(Saved data entries)

____

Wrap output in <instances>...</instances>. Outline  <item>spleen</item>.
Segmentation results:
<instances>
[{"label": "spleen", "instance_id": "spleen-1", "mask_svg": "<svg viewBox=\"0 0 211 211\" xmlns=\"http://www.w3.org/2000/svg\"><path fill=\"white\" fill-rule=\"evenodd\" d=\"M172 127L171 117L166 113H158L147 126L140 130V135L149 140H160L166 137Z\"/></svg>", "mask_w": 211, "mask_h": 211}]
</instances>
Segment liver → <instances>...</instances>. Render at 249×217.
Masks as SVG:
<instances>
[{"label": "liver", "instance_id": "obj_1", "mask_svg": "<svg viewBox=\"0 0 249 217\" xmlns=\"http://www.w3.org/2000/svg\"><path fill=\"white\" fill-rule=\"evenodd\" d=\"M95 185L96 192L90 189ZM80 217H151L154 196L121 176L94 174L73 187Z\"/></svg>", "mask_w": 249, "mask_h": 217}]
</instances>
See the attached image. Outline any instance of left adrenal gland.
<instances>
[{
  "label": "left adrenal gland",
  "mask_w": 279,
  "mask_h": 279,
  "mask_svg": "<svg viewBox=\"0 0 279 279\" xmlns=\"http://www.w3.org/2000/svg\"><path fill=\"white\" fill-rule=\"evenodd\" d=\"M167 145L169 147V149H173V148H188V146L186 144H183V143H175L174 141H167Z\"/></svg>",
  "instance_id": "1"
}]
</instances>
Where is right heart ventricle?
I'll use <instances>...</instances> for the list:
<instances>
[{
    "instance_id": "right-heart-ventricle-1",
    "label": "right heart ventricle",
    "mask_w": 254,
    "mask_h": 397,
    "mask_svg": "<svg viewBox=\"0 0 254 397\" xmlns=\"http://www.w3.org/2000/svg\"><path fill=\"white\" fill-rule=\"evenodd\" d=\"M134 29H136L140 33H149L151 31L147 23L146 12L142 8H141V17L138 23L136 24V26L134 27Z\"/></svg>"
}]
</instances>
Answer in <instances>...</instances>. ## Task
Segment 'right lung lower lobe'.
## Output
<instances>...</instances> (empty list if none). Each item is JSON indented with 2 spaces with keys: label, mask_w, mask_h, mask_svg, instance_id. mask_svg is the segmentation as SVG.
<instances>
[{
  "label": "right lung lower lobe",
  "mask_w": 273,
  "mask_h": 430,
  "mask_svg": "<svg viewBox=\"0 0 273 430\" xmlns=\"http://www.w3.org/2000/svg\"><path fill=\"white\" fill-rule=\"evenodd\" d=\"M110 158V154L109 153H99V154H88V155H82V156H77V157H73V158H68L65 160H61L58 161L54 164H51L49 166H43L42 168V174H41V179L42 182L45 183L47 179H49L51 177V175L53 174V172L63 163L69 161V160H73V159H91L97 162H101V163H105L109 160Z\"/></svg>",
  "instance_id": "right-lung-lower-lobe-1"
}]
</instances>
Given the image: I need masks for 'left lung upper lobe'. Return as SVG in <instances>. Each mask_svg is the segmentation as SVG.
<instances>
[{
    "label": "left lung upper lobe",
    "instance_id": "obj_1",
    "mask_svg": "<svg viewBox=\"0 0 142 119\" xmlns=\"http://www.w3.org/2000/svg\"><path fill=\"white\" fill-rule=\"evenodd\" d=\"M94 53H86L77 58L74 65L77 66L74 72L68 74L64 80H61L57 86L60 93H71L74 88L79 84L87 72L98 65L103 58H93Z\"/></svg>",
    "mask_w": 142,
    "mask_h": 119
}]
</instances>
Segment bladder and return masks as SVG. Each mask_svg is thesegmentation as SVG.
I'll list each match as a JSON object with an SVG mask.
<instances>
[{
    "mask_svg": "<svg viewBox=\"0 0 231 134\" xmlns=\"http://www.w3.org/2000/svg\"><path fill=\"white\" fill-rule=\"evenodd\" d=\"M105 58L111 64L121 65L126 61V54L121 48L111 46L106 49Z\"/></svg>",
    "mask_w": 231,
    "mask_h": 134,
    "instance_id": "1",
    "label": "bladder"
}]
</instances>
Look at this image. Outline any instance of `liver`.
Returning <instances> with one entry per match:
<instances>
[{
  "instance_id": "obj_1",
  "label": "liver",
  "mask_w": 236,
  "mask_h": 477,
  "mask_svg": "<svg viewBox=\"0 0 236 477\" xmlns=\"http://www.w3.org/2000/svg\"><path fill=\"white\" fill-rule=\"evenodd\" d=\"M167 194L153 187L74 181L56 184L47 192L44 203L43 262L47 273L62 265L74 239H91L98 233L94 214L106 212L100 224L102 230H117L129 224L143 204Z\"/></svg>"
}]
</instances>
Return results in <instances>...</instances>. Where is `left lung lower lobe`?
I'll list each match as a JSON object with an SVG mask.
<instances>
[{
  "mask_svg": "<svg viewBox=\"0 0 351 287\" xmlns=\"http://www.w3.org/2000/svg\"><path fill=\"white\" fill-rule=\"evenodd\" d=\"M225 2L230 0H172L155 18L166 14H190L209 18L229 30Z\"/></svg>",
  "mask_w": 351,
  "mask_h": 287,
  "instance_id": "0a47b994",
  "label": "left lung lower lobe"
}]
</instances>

____

(Task brief)
Rewrite the lines above with "Render at" changed to "Scale to" and everything else left as is.

(Response below)
Wrap output in <instances>...</instances>. Outline  <item>spleen</item>.
Segmentation results:
<instances>
[{"label": "spleen", "instance_id": "spleen-1", "mask_svg": "<svg viewBox=\"0 0 211 211\" xmlns=\"http://www.w3.org/2000/svg\"><path fill=\"white\" fill-rule=\"evenodd\" d=\"M172 127L171 117L166 113H158L147 126L140 130V135L149 140H160L166 137Z\"/></svg>", "mask_w": 211, "mask_h": 211}]
</instances>
Segment liver → <instances>...</instances>. Scale to 249×217.
Masks as SVG:
<instances>
[{"label": "liver", "instance_id": "obj_1", "mask_svg": "<svg viewBox=\"0 0 249 217\" xmlns=\"http://www.w3.org/2000/svg\"><path fill=\"white\" fill-rule=\"evenodd\" d=\"M95 185L96 192L90 189ZM80 217H151L154 196L121 176L94 174L73 187Z\"/></svg>", "mask_w": 249, "mask_h": 217}]
</instances>
See the attached image. Outline any instance of left adrenal gland.
<instances>
[{
  "label": "left adrenal gland",
  "mask_w": 279,
  "mask_h": 279,
  "mask_svg": "<svg viewBox=\"0 0 279 279\" xmlns=\"http://www.w3.org/2000/svg\"><path fill=\"white\" fill-rule=\"evenodd\" d=\"M167 145L169 147V149H173V148H188V146L186 144H183V143H175L174 141H167Z\"/></svg>",
  "instance_id": "1"
}]
</instances>
Where is right heart ventricle?
I'll use <instances>...</instances> for the list:
<instances>
[{
    "instance_id": "right-heart-ventricle-1",
    "label": "right heart ventricle",
    "mask_w": 254,
    "mask_h": 397,
    "mask_svg": "<svg viewBox=\"0 0 254 397\" xmlns=\"http://www.w3.org/2000/svg\"><path fill=\"white\" fill-rule=\"evenodd\" d=\"M134 29H136L140 33H149L151 31L147 23L146 12L142 8H141V17L138 23L136 24V26L134 27Z\"/></svg>"
}]
</instances>
Answer in <instances>...</instances>. ## Task
Segment 'right lung lower lobe'.
## Output
<instances>...</instances> (empty list if none). Each item is JSON indented with 2 spaces with keys: label, mask_w, mask_h, mask_svg, instance_id. mask_svg is the segmentation as SVG.
<instances>
[{
  "label": "right lung lower lobe",
  "mask_w": 273,
  "mask_h": 430,
  "mask_svg": "<svg viewBox=\"0 0 273 430\" xmlns=\"http://www.w3.org/2000/svg\"><path fill=\"white\" fill-rule=\"evenodd\" d=\"M110 158V154L109 153H99V154H88V155H82V156H77V157H73V158H68L65 160H61L58 161L54 164H51L49 166H43L42 168V174H41V179L42 182L45 183L47 179H49L51 177V175L53 174V172L63 163L69 161V160H73V159H91L97 162H101V163H105L109 160Z\"/></svg>",
  "instance_id": "right-lung-lower-lobe-1"
}]
</instances>
Given the image: I need masks for 'left lung upper lobe'. Return as SVG in <instances>. Each mask_svg is the segmentation as SVG.
<instances>
[{
    "label": "left lung upper lobe",
    "instance_id": "obj_1",
    "mask_svg": "<svg viewBox=\"0 0 142 119\" xmlns=\"http://www.w3.org/2000/svg\"><path fill=\"white\" fill-rule=\"evenodd\" d=\"M94 53H86L77 58L74 65L77 66L74 72L68 74L64 80H61L57 86L60 93H71L74 88L79 84L87 72L98 65L103 58H93Z\"/></svg>",
    "mask_w": 142,
    "mask_h": 119
}]
</instances>
Segment bladder and return masks as SVG. Each mask_svg is thesegmentation as SVG.
I'll list each match as a JSON object with an SVG mask.
<instances>
[{
    "mask_svg": "<svg viewBox=\"0 0 231 134\" xmlns=\"http://www.w3.org/2000/svg\"><path fill=\"white\" fill-rule=\"evenodd\" d=\"M105 58L111 64L121 65L126 61V54L121 48L111 46L106 49Z\"/></svg>",
    "mask_w": 231,
    "mask_h": 134,
    "instance_id": "1",
    "label": "bladder"
}]
</instances>
Look at this image. Outline any instance of `liver`.
Returning <instances> with one entry per match:
<instances>
[{
  "instance_id": "obj_1",
  "label": "liver",
  "mask_w": 236,
  "mask_h": 477,
  "mask_svg": "<svg viewBox=\"0 0 236 477\" xmlns=\"http://www.w3.org/2000/svg\"><path fill=\"white\" fill-rule=\"evenodd\" d=\"M167 194L153 187L74 181L56 184L47 192L44 203L43 262L47 273L62 265L74 239H91L98 233L94 214L106 212L100 224L102 230H117L129 224L143 204Z\"/></svg>"
}]
</instances>
Return results in <instances>...</instances>. Where is `left lung lower lobe`?
I'll list each match as a JSON object with an SVG mask.
<instances>
[{
  "mask_svg": "<svg viewBox=\"0 0 351 287\" xmlns=\"http://www.w3.org/2000/svg\"><path fill=\"white\" fill-rule=\"evenodd\" d=\"M225 2L230 0H172L155 18L166 14H190L209 18L229 30Z\"/></svg>",
  "mask_w": 351,
  "mask_h": 287,
  "instance_id": "0a47b994",
  "label": "left lung lower lobe"
}]
</instances>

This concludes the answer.